Record excerpts →
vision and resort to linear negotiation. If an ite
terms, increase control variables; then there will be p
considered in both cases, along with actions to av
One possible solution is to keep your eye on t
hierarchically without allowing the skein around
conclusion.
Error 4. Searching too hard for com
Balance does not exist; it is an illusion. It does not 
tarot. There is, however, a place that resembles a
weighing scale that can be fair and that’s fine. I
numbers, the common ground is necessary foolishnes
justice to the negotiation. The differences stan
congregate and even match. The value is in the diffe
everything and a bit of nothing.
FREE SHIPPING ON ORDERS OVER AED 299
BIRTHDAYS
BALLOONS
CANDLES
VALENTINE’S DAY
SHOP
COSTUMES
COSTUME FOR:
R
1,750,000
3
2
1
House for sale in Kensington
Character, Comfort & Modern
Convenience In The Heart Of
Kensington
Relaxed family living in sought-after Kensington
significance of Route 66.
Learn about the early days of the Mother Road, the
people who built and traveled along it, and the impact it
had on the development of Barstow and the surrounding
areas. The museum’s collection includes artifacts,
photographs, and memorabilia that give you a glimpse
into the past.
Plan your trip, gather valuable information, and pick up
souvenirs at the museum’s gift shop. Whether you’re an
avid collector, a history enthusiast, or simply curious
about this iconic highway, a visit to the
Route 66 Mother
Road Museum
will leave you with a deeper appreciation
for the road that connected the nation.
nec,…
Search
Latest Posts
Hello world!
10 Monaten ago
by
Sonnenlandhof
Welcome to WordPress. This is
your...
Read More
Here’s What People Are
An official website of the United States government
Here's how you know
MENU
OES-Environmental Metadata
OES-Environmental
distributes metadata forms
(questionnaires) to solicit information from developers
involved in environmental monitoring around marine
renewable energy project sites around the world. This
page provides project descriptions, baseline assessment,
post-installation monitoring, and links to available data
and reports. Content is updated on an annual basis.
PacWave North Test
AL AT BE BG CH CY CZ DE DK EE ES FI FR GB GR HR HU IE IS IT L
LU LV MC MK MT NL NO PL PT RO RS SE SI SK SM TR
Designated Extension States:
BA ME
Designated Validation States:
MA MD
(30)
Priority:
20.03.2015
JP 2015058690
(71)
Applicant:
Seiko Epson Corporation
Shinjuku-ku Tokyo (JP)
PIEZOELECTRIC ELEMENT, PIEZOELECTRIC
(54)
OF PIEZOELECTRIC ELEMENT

Work to complete → Retype every line of the entries above without changing anything.

Exercise output →
vision and resort to linear negotiation. If an ite
terms, increase control variables; then there will be p
considered in both cases, along with actions to av
One possible solution is to keep your eye on t
hierarchically without allowing the skein around
conclusion.
Error 4. Searching too hard for com
Balance does not exist; it is an illusion. It does not 
tarot. There is, however, a place that resembles a
weighing scale that can be fair and that’s fine. I
numbers, the common ground is necessary foolishnes
justice to the negotiation. The differences stan
congregate and even match. The value is in the diffe
everything and a bit of nothing.
FREE SHIPPING ON ORDERS OVER AED 299
BIRTHDAYS
BALLOONS
CANDLES
VALENTINE’S DAY
SHOP
COSTUMES
COSTUME FOR:
R
1,750,000
3
2
1
House for sale in Kensington
Character, Comfort & Modern
Convenience In The Heart Of
Kensington
Relaxed family living in sought-after Kensington
significance of Route 66.
Learn about the early days of the Mother Road, the
people who built and traveled along it, and the impact it
had on the development of Barstow and the surrounding
areas. The museum’s collection includes artifacts,
photographs, and memorabilia that give you a glimpse
into the past.
Plan your trip, gather valuable information, and pick up
souvenirs at the museum’s gift shop. Whether you’re an
avid collector, a history enthusiast, or simply curious
about this iconic highway, a visit to the
Route 66 Mother
Road Museum
will leave you with a deeper appreciation
for the road that connected the nation.
nec,…
Search
Latest Posts
Hello world!
10 Monaten ago
by
Sonnenlandhof
Welcome to WordPress. This is
your...
Read More
Here’s What People Are
An official website of the United States government
Here's how you know
MENU
OES-Environmental Metadata
OES-Environmental
distributes metadata forms
(questionnaires) to solicit information from developers
involved in environmental monitoring around marine
renewable energy project sites around the world. This
page provides project descriptions, baseline assessment,
post-installation monitoring, and links to available data
and reports. Content is updated on an annual basis.
PacWave North Test
AL AT BE BG CH CY CZ DE DK EE ES FI FR GB GR HR HU IE IS IT L
LU LV MC MK MT NL NO PL PT RO RS SE SI SK SM TR
Designated Extension States:
BA ME
Designated Validation States:
MA MD
(30)
Priority:
20.03.2015
JP 2015058690
(71)
Applicant:
Seiko Epson Corporation
Shinjuku-ku Tokyo (JP)
PIEZOELECTRIC ELEMENT, PIEZOELECTRIC
(54)
OF PIEZOELECTRIC ELEMENT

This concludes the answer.